Pelos

Publicado em 30 de junho de 2021

Renato Benvindo Frata

Quando o macaco virou gente, somente seus pelos o acompanharam pelos séculos a dizer que o macho tem estreita ligação com os tais fixados na cara, peito, axilas, púbis, pernas e bunda, o que leva à certeza de que o homem como concebido, é por natureza peludo!
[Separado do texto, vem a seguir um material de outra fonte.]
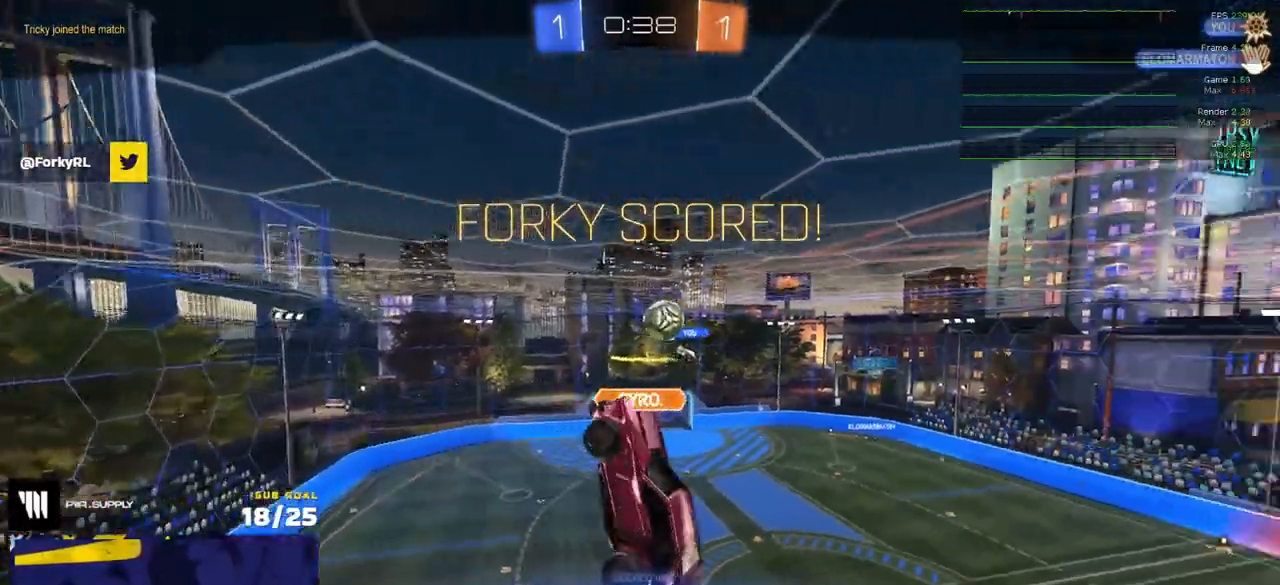
{"buttons": ["R2"], "left_stick": "center", "right_stick": "center", "events": [[33, "A", "down"], [133, "A", "up"], [350, "Y", "down"], [433, "Y", "up"]]}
Quanto mais ogro for e quanto mais fedidos seus feromônios, mais macho parecerá. Há até quem diga que a testosterona vista de um telescópio é uma bola de pelos. 

Não se assuste o leitor: foi assim que li. Talvez o autor tenha querido dizer microscópio e errou o nome do aparelho cometendo dois erros: o do objeto servido para microscopicamente decifrar o hormônio, e na sua aparência visual que obedece à fórmula molecular C19H28O2 cujo desenho (acima) nada se parece com bola. Nem com pelos. Coisas da liberdade de expressão que facilita propagação de besteiras.

Na verdade, como principal hormônio sexual masculino, a testosterona desempenha papel fundamental no desenvolvimento dos tecidos reprodutores masculinos, testículos e próstata, e na promoção de características sexuais secundárias: aumento da massa muscular, aumento e maturação dos ossos e o crescimento do cabelo corporal, além de estar envolvida na saúde, no bem-estar e na prevenção da osteoporose, coisas da ciência que nós homens, não conhecemos com devíamos.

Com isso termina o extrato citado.